Prompting != Learning
Table of Contents
This is probably a follow-on after the AI (Code) Assistants post.
As I spend more time and focus on Generative AI products and adoption beyond software engineering use cases, I’ve noticed a concerning trend, especially among Generation Z professionals: they’re sacrificing crucial foundational learning (“apprentice mode”) by adopting Generative AI tools too early. LLMs provide instant, above-average answers, but do not add real, persistent experience to their skillset in the long run.
Conventional Learning Paths
In fields like Medicine, you typically study for about 8 years, shadow experienced professionals, practice under supervision, complete multi-year specialization, and then you’re ready to start.
Other careers, such as software engineering, rely more on experiential learning where mistakes rarely threaten lives (unless you’re building software for self-driving vehicles, rockets, or medical devices). Some complete 2-5 years of formal education. Others are entirely self-taught. Great software engineers come from anywhere (including nowhere). Unfit professional software engineers could also be an Ivy League graduate.
It’s positive that LLMs are challenging how schools and universities grade their students. High-quality content is freely available, communities of practice flourish, and knowledge acquisition follows multiple valid paths. Centuries-old educational institutions no longer monopolize knowledge. In the past, people were graded by how much knowledge they retained (and tools like a simple calculator were prohibited). Now the focus would shift towards how effectively a person, augmented by AI, applies knowledge to real-world challenges.
Human neurons beat neural networks
Current LLMs can already pass professional exams and they’re getting more capable and cheaper every other week.
Scientists are still learning about the human brain and neurons. Some argue the brain functions more like an analog device than a digital one. Others suggest it combines analog and digital characteristics with quantum dynamics. Neurons create new connections on a daily basis. Serendipity is more than a fancy word. When humans interact with other humans (and their environment), new knowledge emerges. That’s not true with the current generation of LLMs –– they absurdly hallucinate instead.
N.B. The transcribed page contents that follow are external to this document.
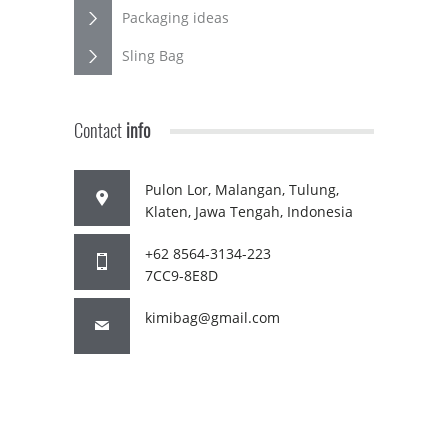
Packaging ideas
Sling Bag
Contact
info
Pulon Lor, Malangan, Tulung,
Klaten, Jawa Tengah, Indonesia
+62 8564-3134-223
7CC9-8E8D
kimibag@gmail.com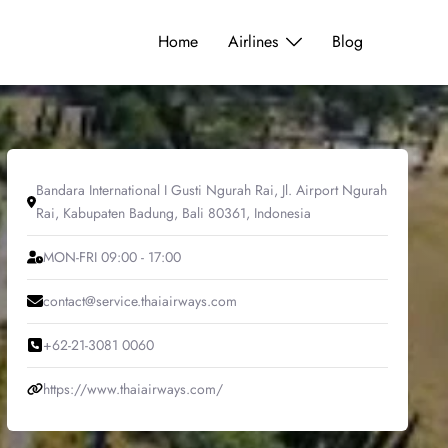
Home
Airlines
Blog
Bandara International I Gusti Ngurah Rai, Jl. Airport Ngurah
Rai, Kabupaten Badung, Bali 80361, Indonesia
MON-FRI 09:00 - 17:00
contact@service.thaiairways.com
+62-21-3081 0060
https://www.thaiairways.com/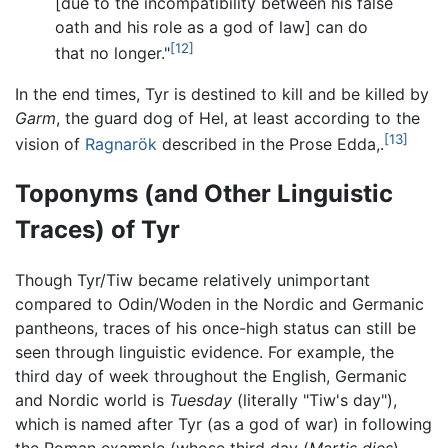
[due to the incompatibility between his false
oath and his role as a god of law] can do
[12]
that no longer."
In the end times, Tyr is destined to kill and be killed by
Garm
, the guard dog of Hel, at least according to the
[13]
vision of
Ragnarök
described in the Prose Edda,.
Toponyms (and Other Linguistic
Traces) of Tyr
Though Tyr/Tiw became relatively unimportant
compared to Odin/Woden in the Nordic and Germanic
pantheons, traces of his once-high status can still be
seen through linguistic evidence. For example, the
third day of week throughout the English, Germanic
and Nordic world is
Tuesday
(literally "Tiw's day"),
which is named after Tyr (as a god of war) in following
the Roman example (whose third day (
Martis dies
)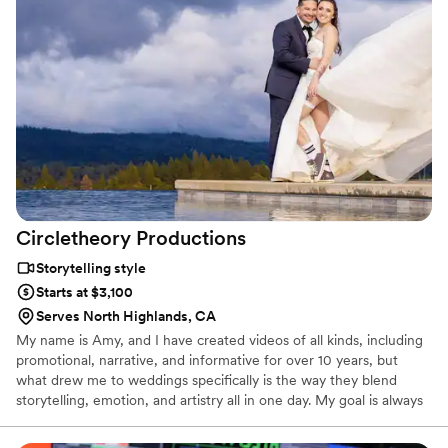
Circletheory
Productions
Storytelling style
Starts at $3,100
Serves North Highlands, CA
My name is Amy, and I have created videos of all kinds, including
promotional, narrative, and informative for over 10 years, but
what drew me to weddings specifically is the way they blend
storytelling, emotion, and artistry all in one day. My goal is always
to create something that doesn’t just document what happened,
but actually brings you back into the feelings of that day. I care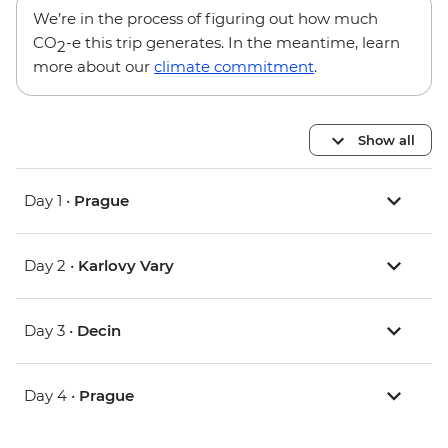
We’re in the process of figuring out how much
CO
-e this trip generates. In the meantime, learn
2
more about our
climate commitment
.
Show all
Day 1 •
Prague
Day 2 •
Karlovy Vary
Day 3 •
Decin
Day 4 •
Prague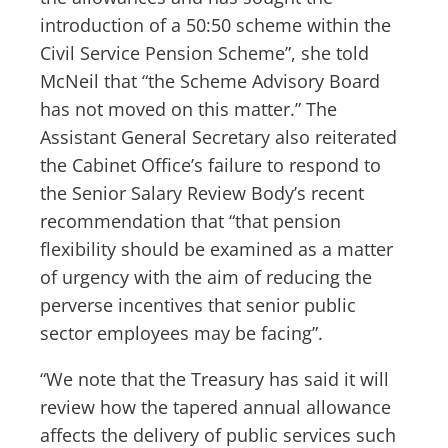
introduction of a 50:50 scheme within the
Civil Service Pension Scheme”, she told
McNeil that “the Scheme Advisory Board
has not moved on this matter.” The
Assistant General Secretary also reiterated
the Cabinet Office’s failure to respond to
the Senior Salary Review Body’s recent
recommendation that “that pension
flexibility should be examined as a matter
of urgency with the aim of reducing the
perverse incentives that senior public
sector employees may be facing”.
“We note that the Treasury has said it will
review how the tapered annual allowance
affects the delivery of public services such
When you’re on “apprentice mode” you’re forming your very own new neuronal connections. You grasp fundamentals by doing, failing, and trying again. Malcolm Gladwell popularized the 10,000 Hour Rule in his excellent 2008 book Outliers. Though this concept sparked debate (with some rejecting it entirely), please remember: LLMs won’t transform you into an expert instantly, regardless of how impressive their outputs seem. Their summaries might help you pretend to understand something you really don’t. They might suffice when explaining concepts to novices but they’ll likely embarrass you in front of real experts.
My approach to learning in an AI-first world
As we increasingly encounter forward-looking statements like “AI-first” and “post-agentic era” alongside doomsday prophecies about AI replacing humanity, I prefer biological reality: Humans dominate Earth and all other species. Humans have enough power to trigger mass extinction events with the press of a button. Most of that power comes from learning, curiosity, and challenging the status quo.
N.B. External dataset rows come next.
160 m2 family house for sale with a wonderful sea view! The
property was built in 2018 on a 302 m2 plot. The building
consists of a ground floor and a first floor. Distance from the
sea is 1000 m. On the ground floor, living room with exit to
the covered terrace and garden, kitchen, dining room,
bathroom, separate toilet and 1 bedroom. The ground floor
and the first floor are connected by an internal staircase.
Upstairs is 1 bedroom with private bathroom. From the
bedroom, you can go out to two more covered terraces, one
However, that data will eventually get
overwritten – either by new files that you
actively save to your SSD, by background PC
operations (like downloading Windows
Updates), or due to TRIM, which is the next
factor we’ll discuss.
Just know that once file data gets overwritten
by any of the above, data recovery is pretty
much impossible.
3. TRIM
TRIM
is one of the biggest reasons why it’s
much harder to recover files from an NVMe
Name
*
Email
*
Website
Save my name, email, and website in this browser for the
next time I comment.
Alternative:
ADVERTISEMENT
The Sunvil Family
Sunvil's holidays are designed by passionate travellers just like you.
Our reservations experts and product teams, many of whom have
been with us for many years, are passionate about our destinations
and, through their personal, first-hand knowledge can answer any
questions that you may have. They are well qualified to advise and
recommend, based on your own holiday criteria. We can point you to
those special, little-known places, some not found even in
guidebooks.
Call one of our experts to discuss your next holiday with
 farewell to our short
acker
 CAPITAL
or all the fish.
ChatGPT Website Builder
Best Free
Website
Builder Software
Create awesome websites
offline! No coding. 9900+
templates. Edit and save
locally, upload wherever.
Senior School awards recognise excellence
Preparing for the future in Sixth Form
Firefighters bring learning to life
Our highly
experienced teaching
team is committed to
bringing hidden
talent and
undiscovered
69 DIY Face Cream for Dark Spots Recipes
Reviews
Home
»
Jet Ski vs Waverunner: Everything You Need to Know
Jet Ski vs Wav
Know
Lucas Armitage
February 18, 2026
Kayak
Halfway through my professional career, I’m confident I’ll learn more in the next 5-10 years than in the previous 20, augmented by AI. Yet I’ll try hard to preserve the learning methods I enjoy the most: reading books and blogs, writing summaries, drawing my own version of “mind maps with box diagrams” and consuming videos and podcasts. I completed about 6 years of formal professional education, including recent “executive education” courses –– and I’m not close to the idea of going back to school if something really attracted me to do so in the future.
Almost a year ago, I began using LLMs to analyze my summaries, writing, and raw notes. The results impressed me. LLMs suggested complementary learning paths (including some creative but completely wrong ones), improved my writing, and made me more thoughtful by observing how a massive non-deterministic algorithm designed to predict tokens one by one boldly pretends to surpass human intelligence.
I started calling it the AI-later approach to learning. And I’m loving it.